Access Panel Construction Tips

By Bill Schertz,  KIS Cruiser #4045


Construction of an access panel after the Elevator or Aileron is closed off.

I did this with my Elevator, don't see why it wouldn't work with Aileron. Since the control surface is closed off, you have to do everything from one side only. The problem is how to get a nice flush flange on the underside of the panel surface, working only from the outside.

I installed a Mac servo with 1" of travel for the elevator trim.

I determined that I wanted a 3"x3" opening, therefore need to cut a 4"x4" opening in the skin to allow for a 1/2" flange.

 

I fabricated an insert that could be folded into smaller size, that could be put in through the 4" hole, and would support the fiberglass layup while it cured. See drawing below.

I also cut a piece of plywood that is the SAME dimensions of the opening (4"x4"), and had matching holes for the alignment pins, actually I positioned the 4x4 onto the 5.5x5.5 piece, and then drilled all the holes at one time. This ensures that the pieces will line up properly when assembled in the control surface. I then covered the entire surface of both pieces of plywood with clear packing tape to act as a release agent.

The device when assembled looks like this:

To use,

Make up a 3-ply bid between plastic sheets on your work bench, and cut it out to 5.5"x5.5" square. Cut out the center and cut the center diagonally into 4 parts that can be placed on the remaining as corner reinforcements.
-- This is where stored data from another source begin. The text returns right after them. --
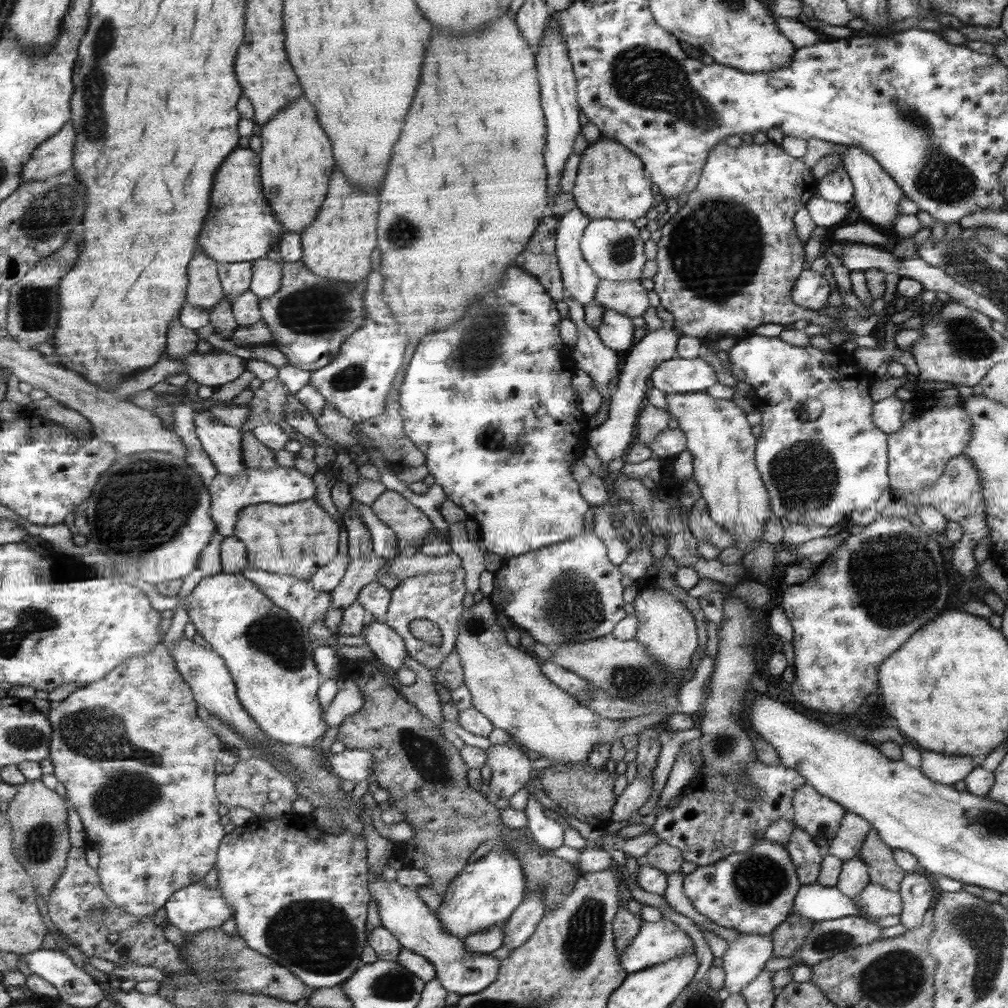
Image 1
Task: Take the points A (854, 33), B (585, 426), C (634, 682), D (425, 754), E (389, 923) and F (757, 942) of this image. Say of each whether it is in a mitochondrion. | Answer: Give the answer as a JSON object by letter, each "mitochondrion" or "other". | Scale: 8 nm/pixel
{"A":"other","B":"other","C":"mitochondrion","D":"mitochondrion","E":"other","F":"other"}

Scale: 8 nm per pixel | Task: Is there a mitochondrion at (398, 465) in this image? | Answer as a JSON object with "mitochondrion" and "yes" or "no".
{"mitochondrion":"no"}

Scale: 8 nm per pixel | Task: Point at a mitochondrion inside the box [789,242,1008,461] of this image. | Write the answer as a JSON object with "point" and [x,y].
{"point":[967,338]}

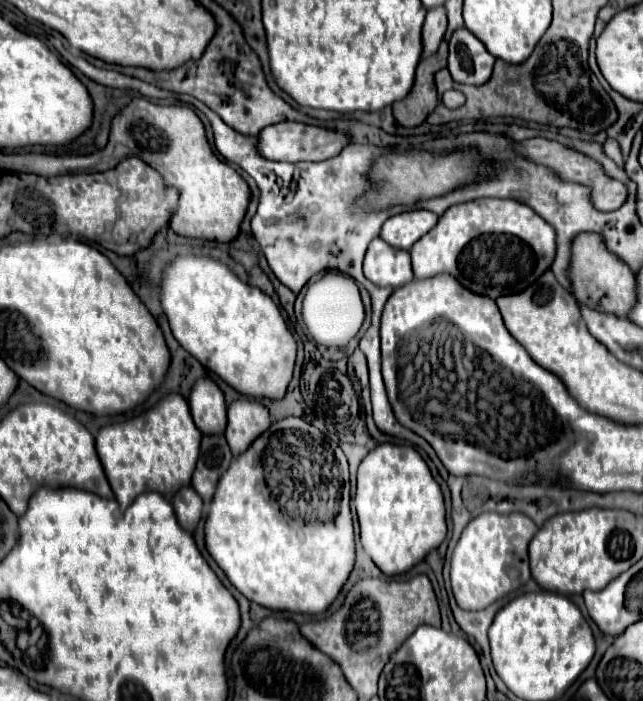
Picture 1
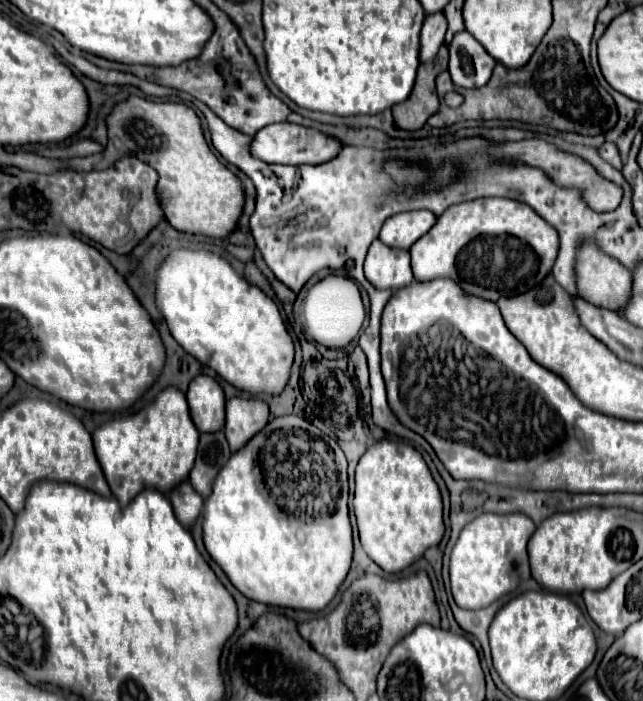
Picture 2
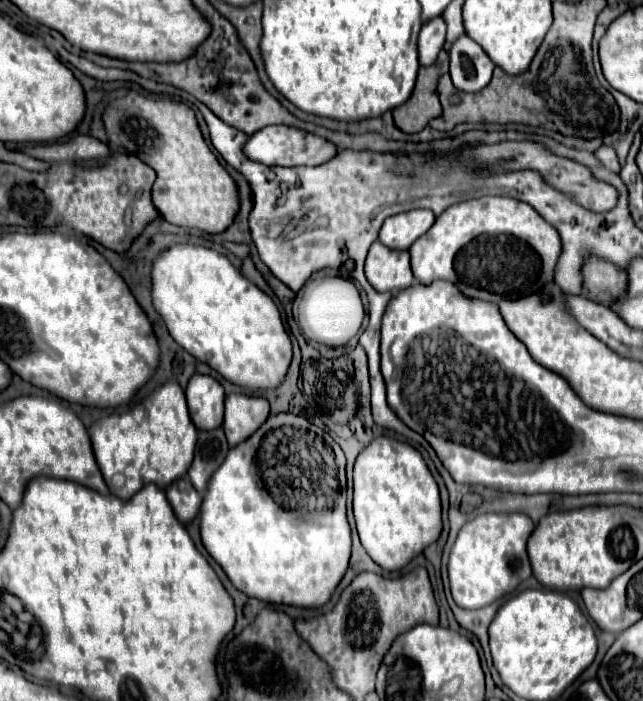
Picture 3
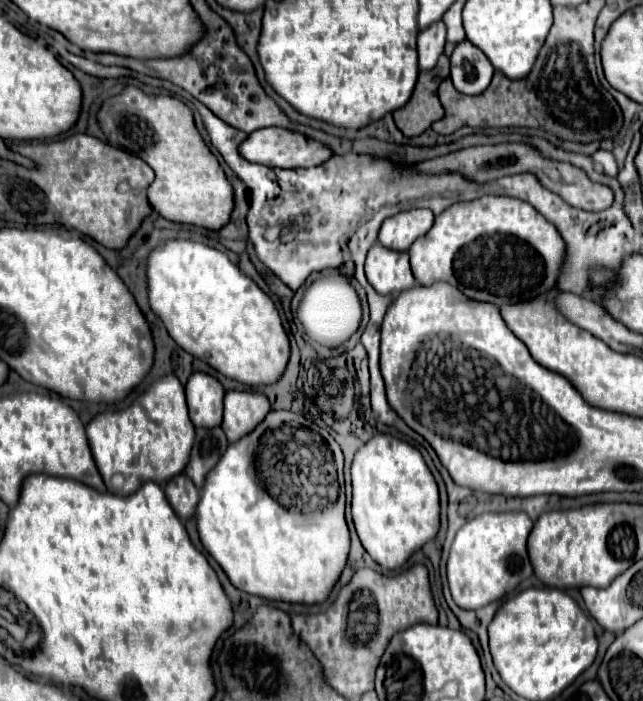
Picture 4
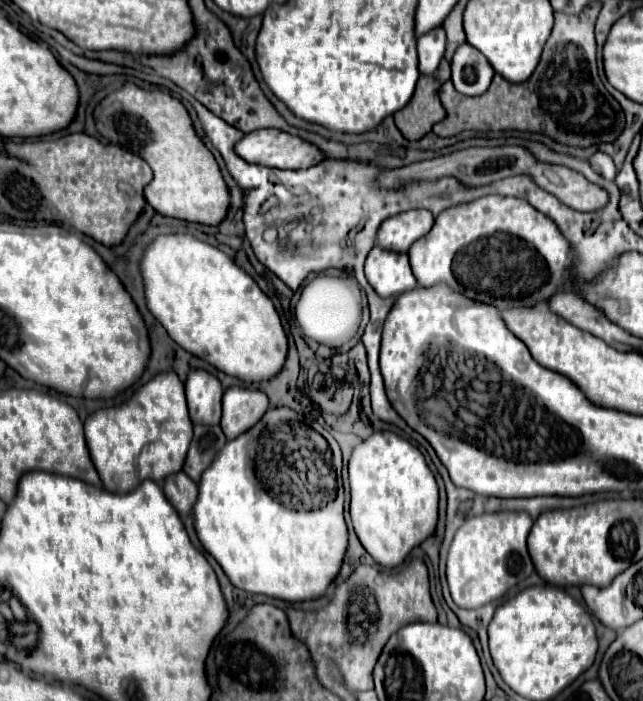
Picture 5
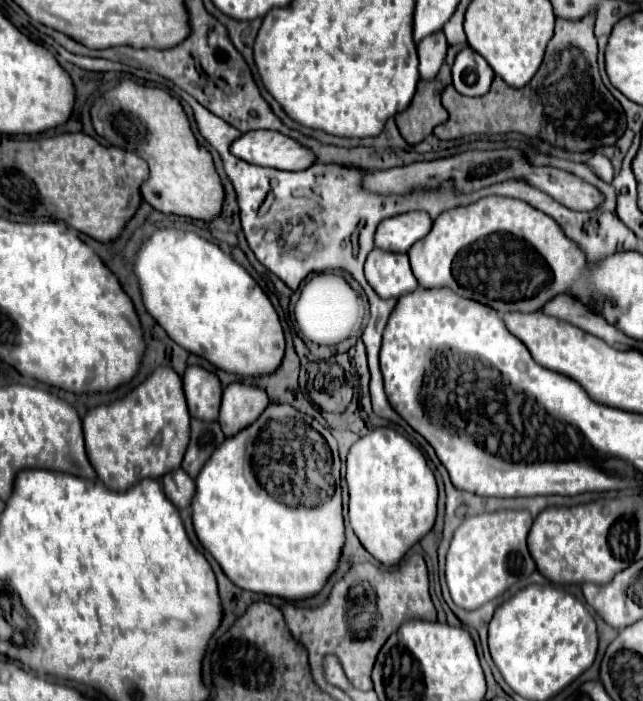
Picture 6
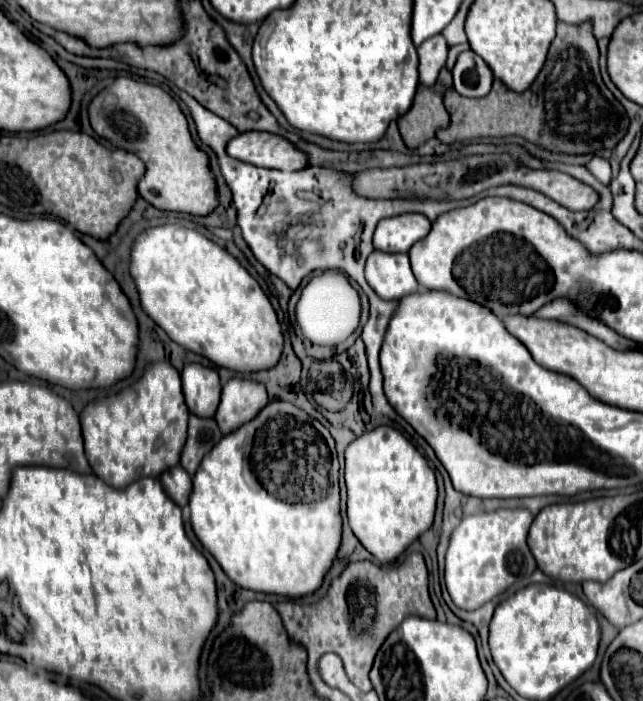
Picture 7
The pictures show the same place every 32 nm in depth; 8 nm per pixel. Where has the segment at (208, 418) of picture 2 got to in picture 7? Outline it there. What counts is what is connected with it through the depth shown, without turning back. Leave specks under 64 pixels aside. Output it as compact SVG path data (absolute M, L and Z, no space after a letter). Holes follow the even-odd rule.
M184 364L182 392L192 414L212 418L216 404L220 402L220 390L220 376L214 368L204 364Z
Lay all this on the bottom part of the fixture, and then fold the bottom fixture sufficiently that you can slide it through the opening in the control surface. With it laying (unfolded) on the bottom of the opening, lay on a piece of peel ply (optional, but gives a nice surface to the completed flange that is exposed), insert the top of the fixture over the dowel pins, and fasten with some short screws. This clamps the area of the flange tightly, and presses the peel-ply into the surface. Bring the peel ply up through the hole as you pull the fixture into position, you don't want it to get between the control surface skin and the flange, only over the surface of the flange. I found it easier to just wrap the insert piece with the peel ply and tape it down on the top surface, sort of like wrapping a package.

Then grab the long dowel, and pull the fixture up into position. To hold it tightly against the bottom of the skin, I positioned a piece of plywood over the opening, with a hole (~1/2") that the dowel could easily pass through, and then drove a long screw through the plywood into the fixture to draw it up tight., see below.